Source material:
= = = =

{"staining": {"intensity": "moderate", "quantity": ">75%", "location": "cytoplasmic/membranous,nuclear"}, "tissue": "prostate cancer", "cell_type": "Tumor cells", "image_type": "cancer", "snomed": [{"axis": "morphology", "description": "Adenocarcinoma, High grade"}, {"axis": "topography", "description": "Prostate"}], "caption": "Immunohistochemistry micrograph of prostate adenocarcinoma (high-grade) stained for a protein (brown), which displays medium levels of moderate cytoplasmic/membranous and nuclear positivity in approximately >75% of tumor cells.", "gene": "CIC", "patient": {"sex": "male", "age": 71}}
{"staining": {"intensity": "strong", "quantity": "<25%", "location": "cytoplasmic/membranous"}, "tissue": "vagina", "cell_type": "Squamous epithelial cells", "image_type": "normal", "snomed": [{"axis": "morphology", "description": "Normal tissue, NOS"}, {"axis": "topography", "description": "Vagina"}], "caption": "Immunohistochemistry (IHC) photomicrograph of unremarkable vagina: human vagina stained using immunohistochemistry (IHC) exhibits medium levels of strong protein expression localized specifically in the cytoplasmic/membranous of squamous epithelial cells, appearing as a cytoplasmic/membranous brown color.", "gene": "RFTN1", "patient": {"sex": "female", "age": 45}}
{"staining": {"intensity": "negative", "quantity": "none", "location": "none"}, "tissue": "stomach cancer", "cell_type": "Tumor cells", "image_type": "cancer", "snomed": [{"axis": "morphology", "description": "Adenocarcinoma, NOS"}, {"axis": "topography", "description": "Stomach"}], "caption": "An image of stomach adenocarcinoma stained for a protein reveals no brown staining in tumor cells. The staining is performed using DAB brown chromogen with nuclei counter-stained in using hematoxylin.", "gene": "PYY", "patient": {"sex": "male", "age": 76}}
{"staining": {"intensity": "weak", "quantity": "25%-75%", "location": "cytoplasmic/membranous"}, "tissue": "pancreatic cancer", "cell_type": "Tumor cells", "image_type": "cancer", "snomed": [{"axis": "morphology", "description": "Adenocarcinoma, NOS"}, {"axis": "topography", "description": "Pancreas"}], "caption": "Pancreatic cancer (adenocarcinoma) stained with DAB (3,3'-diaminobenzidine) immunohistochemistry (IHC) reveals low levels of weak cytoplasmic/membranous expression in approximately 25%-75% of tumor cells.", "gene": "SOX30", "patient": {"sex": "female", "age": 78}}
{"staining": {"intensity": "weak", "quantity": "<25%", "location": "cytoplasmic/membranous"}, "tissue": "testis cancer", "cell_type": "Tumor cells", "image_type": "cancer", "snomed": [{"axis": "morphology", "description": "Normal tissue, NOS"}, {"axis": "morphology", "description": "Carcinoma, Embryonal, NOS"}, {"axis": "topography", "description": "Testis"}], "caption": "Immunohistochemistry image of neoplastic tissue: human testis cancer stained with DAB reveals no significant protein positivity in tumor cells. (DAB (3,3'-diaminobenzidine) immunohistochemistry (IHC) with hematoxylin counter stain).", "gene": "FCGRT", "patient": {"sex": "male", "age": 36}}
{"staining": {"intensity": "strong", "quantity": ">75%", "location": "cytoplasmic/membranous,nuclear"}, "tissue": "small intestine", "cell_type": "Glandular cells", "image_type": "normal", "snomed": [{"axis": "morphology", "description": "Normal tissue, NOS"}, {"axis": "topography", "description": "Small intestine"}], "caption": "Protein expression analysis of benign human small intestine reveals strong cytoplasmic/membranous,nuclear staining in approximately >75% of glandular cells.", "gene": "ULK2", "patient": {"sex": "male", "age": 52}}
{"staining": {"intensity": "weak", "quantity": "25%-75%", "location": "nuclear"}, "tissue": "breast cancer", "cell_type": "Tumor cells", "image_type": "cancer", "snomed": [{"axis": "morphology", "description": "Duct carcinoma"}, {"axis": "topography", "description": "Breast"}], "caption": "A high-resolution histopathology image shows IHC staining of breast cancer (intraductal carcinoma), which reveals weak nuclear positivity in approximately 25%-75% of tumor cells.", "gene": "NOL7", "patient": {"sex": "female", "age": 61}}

= = = =

Goal of the exercise: Look at the entries above. Then set all of them down again exactly.

Written reply:
{"staining": {"intensity": "moderate", "quantity": ">75%", "location": "cytoplasmic/membranous,nuclear"}, "tissue": "prostate cancer", "cell_type": "Tumor cells", "image_type": "cancer", "snomed": [{"axis": "morphology", "description": "Adenocarcinoma, High grade"}, {"axis": "topography", "description": "Prostate"}], "caption": "Immunohistochemistry micrograph of prostate adenocarcinoma (high-grade) stained for a protein (brown), which displays medium levels of moderate cytoplasmic/membranous and nuclear positivity in approximately >75% of tumor cells.", "gene": "CIC", "patient": {"sex": "male", "age": 71}}
{"staining": {"intensity": "strong", "quantity": "<25%", "location": "cytoplasmic/membranous"}, "tissue": "vagina", "cell_type": "Squamous epithelial cells", "image_type": "normal", "snomed": [{"axis": "morphology", "description": "Normal tissue, NOS"}, {"axis": "topography", "description": "Vagina"}], "caption": "Immunohistochemistry (IHC) photomicrograph of unremarkable vagina: human vagina stained using immunohistochemistry (IHC) exhibits medium levels of strong protein expression localized specifically in the cytoplasmic/membranous of squamous epithelial cells, appearing as a cytoplasmic/membranous brown color.", "gene": "RFTN1", "patient": {"sex": "female", "age": 45}}
{"staining": {"intensity": "negative", "quantity": "none", "location": "none"}, "tissue": "stomach cancer", "cell_type": "Tumor cells", "image_type": "cancer", "snomed": [{"axis": "morphology", "description": "Adenocarcinoma, NOS"}, {"axis": "topography", "description": "Stomach"}], "caption": "An image of stomach adenocarcinoma stained for a protein reveals no brown staining in tumor cells. The staining is performed using DAB brown chromogen with nuclei counter-stained in using hematoxylin.", "gene": "PYY", "patient": {"sex": "male", "age": 76}}
{"staining": {"intensity": "weak", "quantity": "25%-75%", "location": "cytoplasmic/membranous"}, "tissue": "pancreatic cancer", "cell_type": "Tumor cells", "image_type": "cancer", "snomed": [{"axis": "morphology", "description": "Adenocarcinoma, NOS"}, {"axis": "topography", "description": "Pancreas"}], "caption": "Pancreatic cancer (adenocarcinoma) stained with DAB (3,3'-diaminobenzidine) immunohistochemistry (IHC) reveals low levels of weak cytoplasmic/membranous expression in approximately 25%-75% of tumor cells.", "gene": "SOX30", "patient": {"sex": "female", "age": 78}}
{"staining": {"intensity": "weak", "quantity": "<25%", "location": "cytoplasmic/membranous"}, "tissue": "testis cancer", "cell_type": "Tumor cells", "image_type": "cancer", "snomed": [{"axis": "morphology", "description": "Normal tissue, NOS"}, {"axis": "morphology", "description": "Carcinoma, Embryonal, NOS"}, {"axis": "topography", "description": "Testis"}], "caption": "Immunohistochemistry image of neoplastic tissue: human testis cancer stained with DAB reveals no significant protein positivity in tumor cells. (DAB (3,3'-diaminobenzidine) immunohistochemistry (IHC) with hematoxylin counter stain).", "gene": "FCGRT", "patient": {"sex": "male", "age": 36}}
{"staining": {"intensity": "strong", "quantity": ">75%", "location": "cytoplasmic/membranous,nuclear"}, "tissue": "small intestine", "cell_type": "Glandular cells", "image_type": "normal", "snomed": [{"axis": "morphology", "description": "Normal tissue, NOS"}, {"axis": "topography", "description": "Small intestine"}], "caption": "Protein expression analysis of benign human small intestine reveals strong cytoplasmic/membranous,nuclear staining in approximately >75% of glandular cells.", "gene": "ULK2", "patient": {"sex": "male", "age": 52}}
{"staining": {"intensity": "weak", "quantity": "25%-75%", "location": "nuclear"}, "tissue": "breast cancer", "cell_type": "Tumor cells", "image_type": "cancer", "snomed": [{"axis": "morphology", "description": "Duct carcinoma"}, {"axis": "topography", "description": "Breast"}], "caption": "A high-resolution histopathology image shows IHC staining of breast cancer (intraductal carcinoma), which reveals weak nuclear positivity in approximately 25%-75% of tumor cells.", "gene": "NOL7", "patient": {"sex": "female", "age": 61}}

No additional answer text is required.